_Work instruction_: Reproduce exactly the lines below, starting with the line that contains "большую аудиторию. На презентацию" and ending with the last line of the records, both included, and nothing else.

[Saved data entries]
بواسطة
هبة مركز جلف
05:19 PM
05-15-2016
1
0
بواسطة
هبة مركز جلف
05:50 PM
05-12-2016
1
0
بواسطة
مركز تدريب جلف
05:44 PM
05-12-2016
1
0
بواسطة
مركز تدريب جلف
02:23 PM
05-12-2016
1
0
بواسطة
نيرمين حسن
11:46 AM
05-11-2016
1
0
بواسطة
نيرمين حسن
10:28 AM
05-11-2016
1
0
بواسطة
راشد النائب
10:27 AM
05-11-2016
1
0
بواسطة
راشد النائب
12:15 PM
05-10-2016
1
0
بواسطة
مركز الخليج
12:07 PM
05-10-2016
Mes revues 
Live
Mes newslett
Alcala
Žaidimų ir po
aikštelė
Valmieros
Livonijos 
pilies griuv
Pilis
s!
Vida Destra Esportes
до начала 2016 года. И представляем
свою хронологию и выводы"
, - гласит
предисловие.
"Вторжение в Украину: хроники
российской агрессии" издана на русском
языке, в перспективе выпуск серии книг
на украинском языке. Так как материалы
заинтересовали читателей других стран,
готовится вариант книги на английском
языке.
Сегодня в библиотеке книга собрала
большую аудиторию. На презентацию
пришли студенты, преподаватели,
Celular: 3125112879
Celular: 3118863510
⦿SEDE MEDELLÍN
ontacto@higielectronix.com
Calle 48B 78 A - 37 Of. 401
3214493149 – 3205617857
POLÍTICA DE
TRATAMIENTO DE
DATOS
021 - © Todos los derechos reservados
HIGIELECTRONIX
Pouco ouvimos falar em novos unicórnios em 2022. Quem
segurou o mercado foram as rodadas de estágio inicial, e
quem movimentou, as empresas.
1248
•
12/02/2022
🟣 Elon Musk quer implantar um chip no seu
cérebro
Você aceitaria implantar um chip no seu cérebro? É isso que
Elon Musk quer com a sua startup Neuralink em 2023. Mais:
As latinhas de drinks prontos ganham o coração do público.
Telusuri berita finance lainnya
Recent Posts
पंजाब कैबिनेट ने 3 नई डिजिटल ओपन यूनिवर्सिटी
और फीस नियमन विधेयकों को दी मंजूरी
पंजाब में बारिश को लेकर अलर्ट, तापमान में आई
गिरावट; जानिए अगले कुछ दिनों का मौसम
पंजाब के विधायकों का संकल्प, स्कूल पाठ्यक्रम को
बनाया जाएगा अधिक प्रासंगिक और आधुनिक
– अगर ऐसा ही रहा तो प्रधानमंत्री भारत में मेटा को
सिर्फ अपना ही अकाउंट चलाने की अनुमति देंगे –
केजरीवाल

_Written solution_:
большую аудиторию. На презентацию
пришли студенты, преподаватели,
Celular: 3125112879
Celular: 3118863510
⦿SEDE MEDELLÍN
ontacto@higielectronix.com
Calle 48B 78 A - 37 Of. 401
3214493149 – 3205617857
POLÍTICA DE
TRATAMIENTO DE
DATOS
021 - © Todos los derechos reservados
HIGIELECTRONIX
Pouco ouvimos falar em novos unicórnios em 2022. Quem
segurou o mercado foram as rodadas de estágio inicial, e
quem movimentou, as empresas.
1248
•
12/02/2022
🟣 Elon Musk quer implantar um chip no seu
cérebro
Você aceitaria implantar um chip no seu cérebro? É isso que
Elon Musk quer com a sua startup Neuralink em 2023. Mais:
As latinhas de drinks prontos ganham o coração do público.
Telusuri berita finance lainnya
Recent Posts
पंजाब कैबिनेट ने 3 नई डिजिटल ओपन यूनिवर्सिटी
और फीस नियमन विधेयकों को दी मंजूरी
पंजाब में बारिश को लेकर अलर्ट, तापमान में आई
गिरावट; जानिए अगले कुछ दिनों का मौसम
पंजाब के विधायकों का संकल्प, स्कूल पाठ्यक्रम को
बनाया जाएगा अधिक प्रासंगिक और आधुनिक
– अगर ऐसा ही रहा तो प्रधानमंत्री भारत में मेटा को
सिर्फ अपना ही अकाउंट चलाने की अनुमति देंगे –
केजरीवाल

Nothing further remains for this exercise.